Katie Bradham, Photo Editor

This event was sparked in response to recent statements from Clemson College Republicans condemning the LGBT community. 

Chants of “trans lives matter” and “gay lives matter” echoed throughout campus on Thursday evening during a “Take Back Pride” march, carried out in response to a controversial statements by Clemson College Republicans this week.  

Joining and leading the march was the Tiger mascot and the Cub, a notable symbol of Clemson support.

“Today we march in solidarity with the LGBTQIA+ community at Clemson,” the LGBTQIA+ Student Coalition said in a statement. “We stand on the steps of Sikes, united, to demand accountability.” 

The coalition is composed of over a dozen student organizations, including It’s On Us, Clemson NAACP, student government’s Council of Diversity Affairs and Clemson College Democrats. 

The group presented three major demands for the march: a statement from the Clemson University administration condemning transphobia and homophobia, revisions to the student code of conduct and repercussions for the Clemson College Republicans.

Proposed revisions to the student code of conduct are to establish a task force of LGBTQ students to prevent and advise on any future incidents. The coalition also requests that digital posts and language are treated as equivalent to in-person interactions.

The group’s demand for repercussions may be difficult, as the University has already announced that the posts may be considered free speech.

“What they’ve done doesn’t technically violate the Code of Conduct, so we’d like them to not only revise it but to revise it with LGBT+ students in the room to make sure that it’s intentional and actually does what we are hoping to do,” said Matthew Jordan, a senior sociology major and one of the event organizers. 

“We’re here to show that we are Clemson and we make up just as valuable a part of this campus as any other person with any other identity.”
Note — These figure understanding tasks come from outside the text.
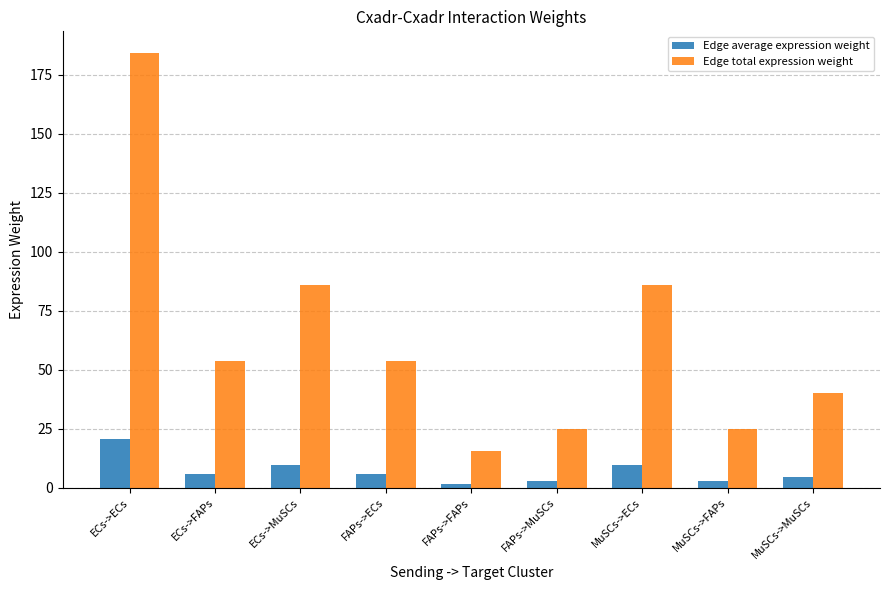

Read the Edge total expression weight value at ECs->ECs.

184.1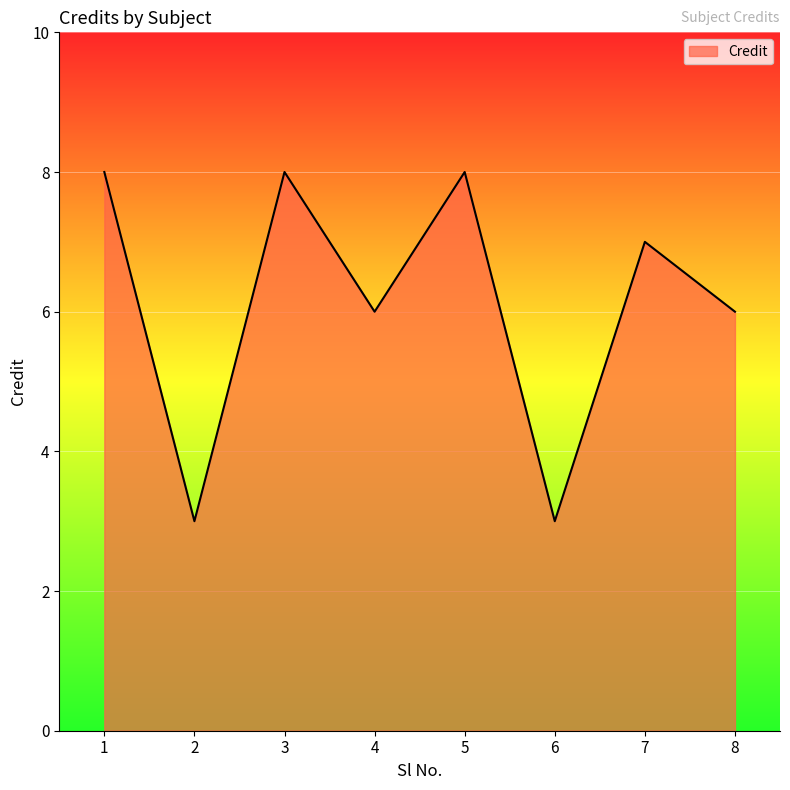

True or false: the data shows 8 at 5.

True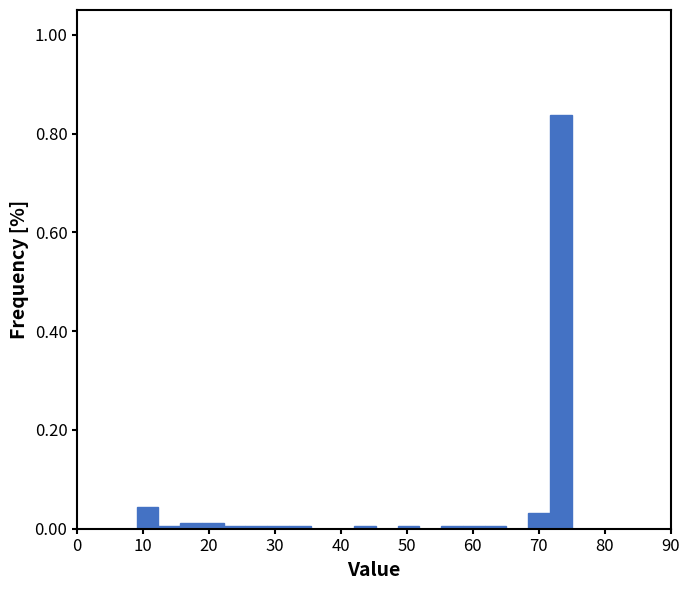

Read against the x-axis, roughly where is the centre of the tallest bar?

73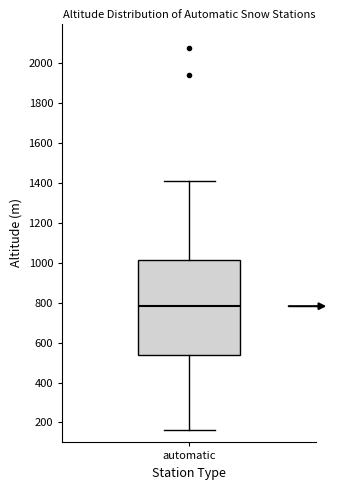

Where does the upper whisker of the box for automatic end on the y-axis? The values are not printed on the chart, so give them approximately, as read against the axis.

1420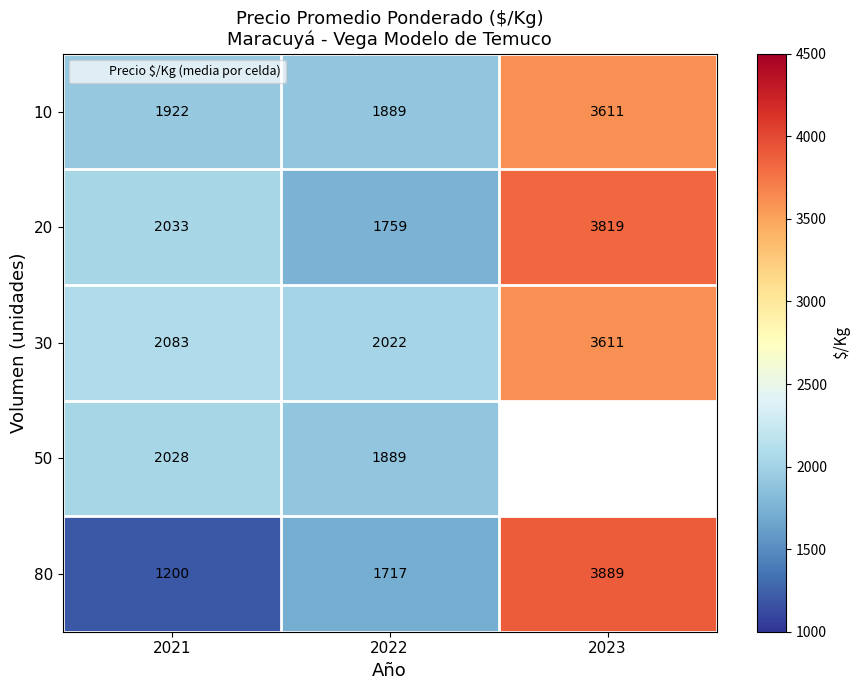

What is the total value across all series at 2022?

9276.2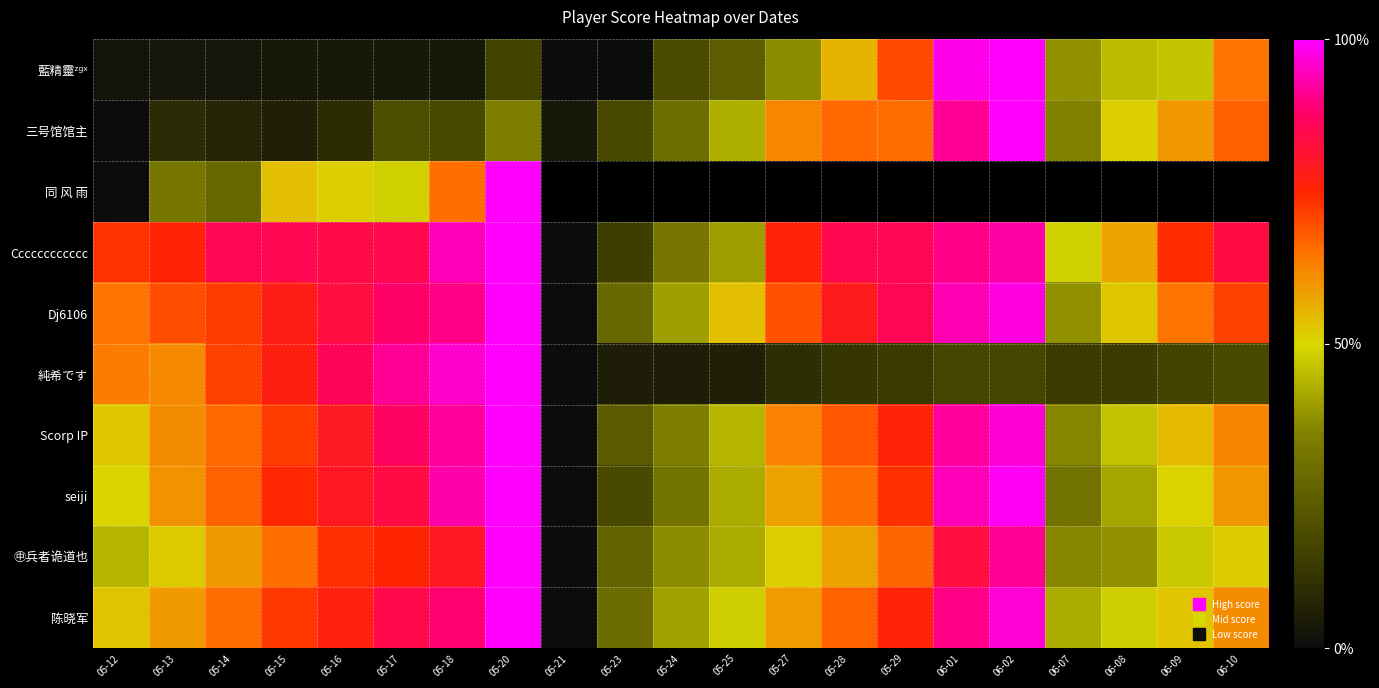

What is the sum of all Scorp IP values?

13.1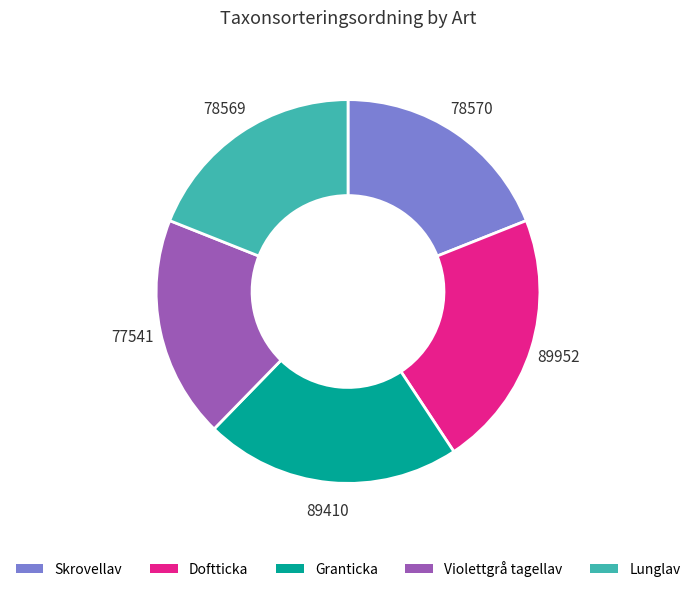

Between Skrovellav and Granticka, which is larger?

Granticka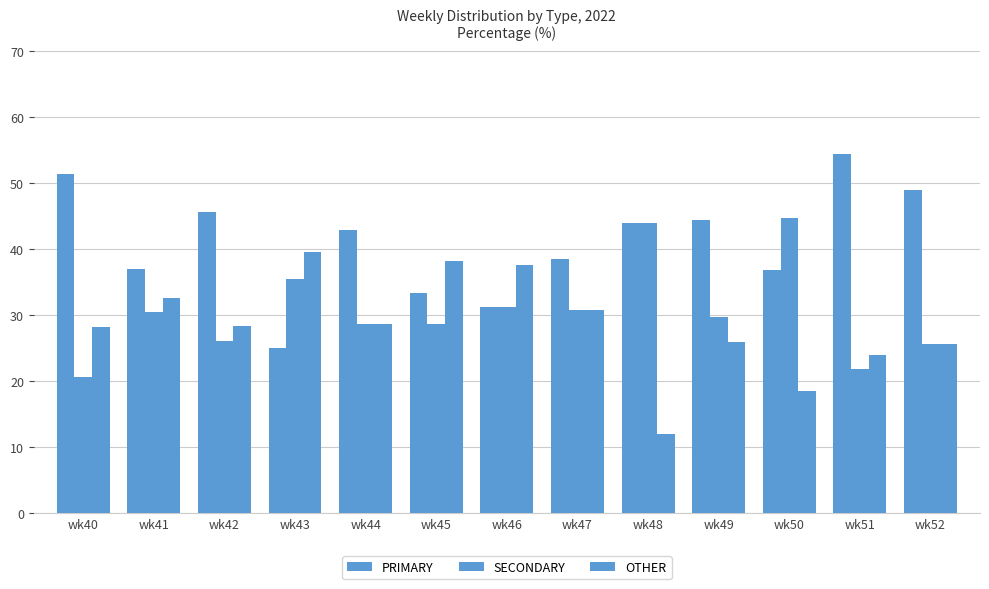

Count the number of categories in the chart.

13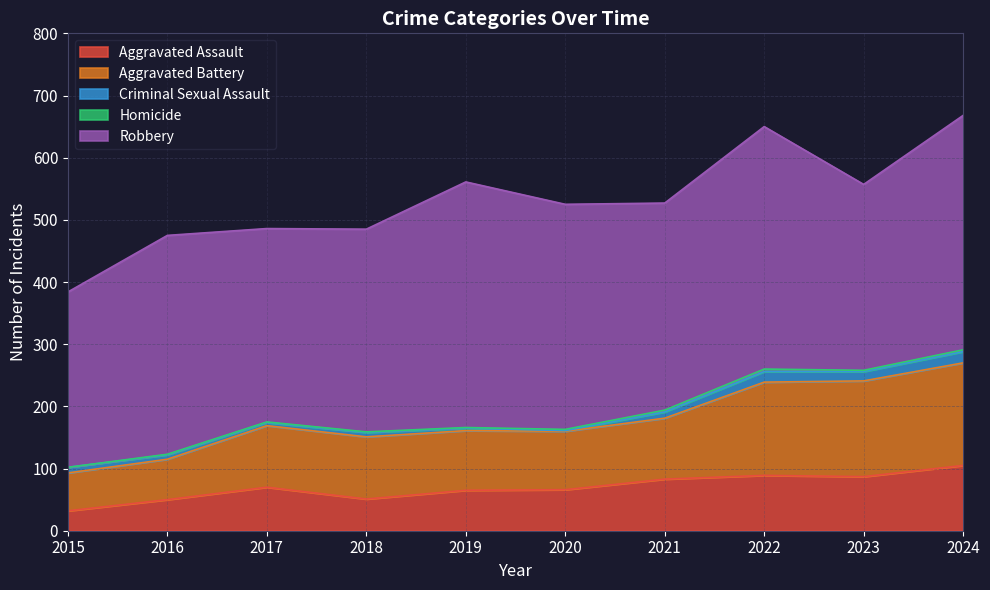

What is the difference between the highest and lowest values at 2018?

325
The event drew a huge crowd with over 800 in attendance, according to the event’s organizers. The march began at Sikes Hall, moved through Core Campus and ended in front of the Brooks Center.

“We’re here to show that we are Clemson and we make up just as valuable a part of this campus as any other person with any other identity. Mainly visibility and awareness is why we/I am here,” said Christian Warhola, a senior biological science major.

As the crowd grew, several organizers and speakers alike spoke to those gathered from the Sikes Hall steps.  

“If Clemson wants to advertise itself as a University working toward a more inclusive and diverse campus, then the administration must take concrete actions to ensure that statement is true,” said Dev Bryant, a sophomore computer information systems major.

University officials and student body president Malik Balogun declined to comment during the event.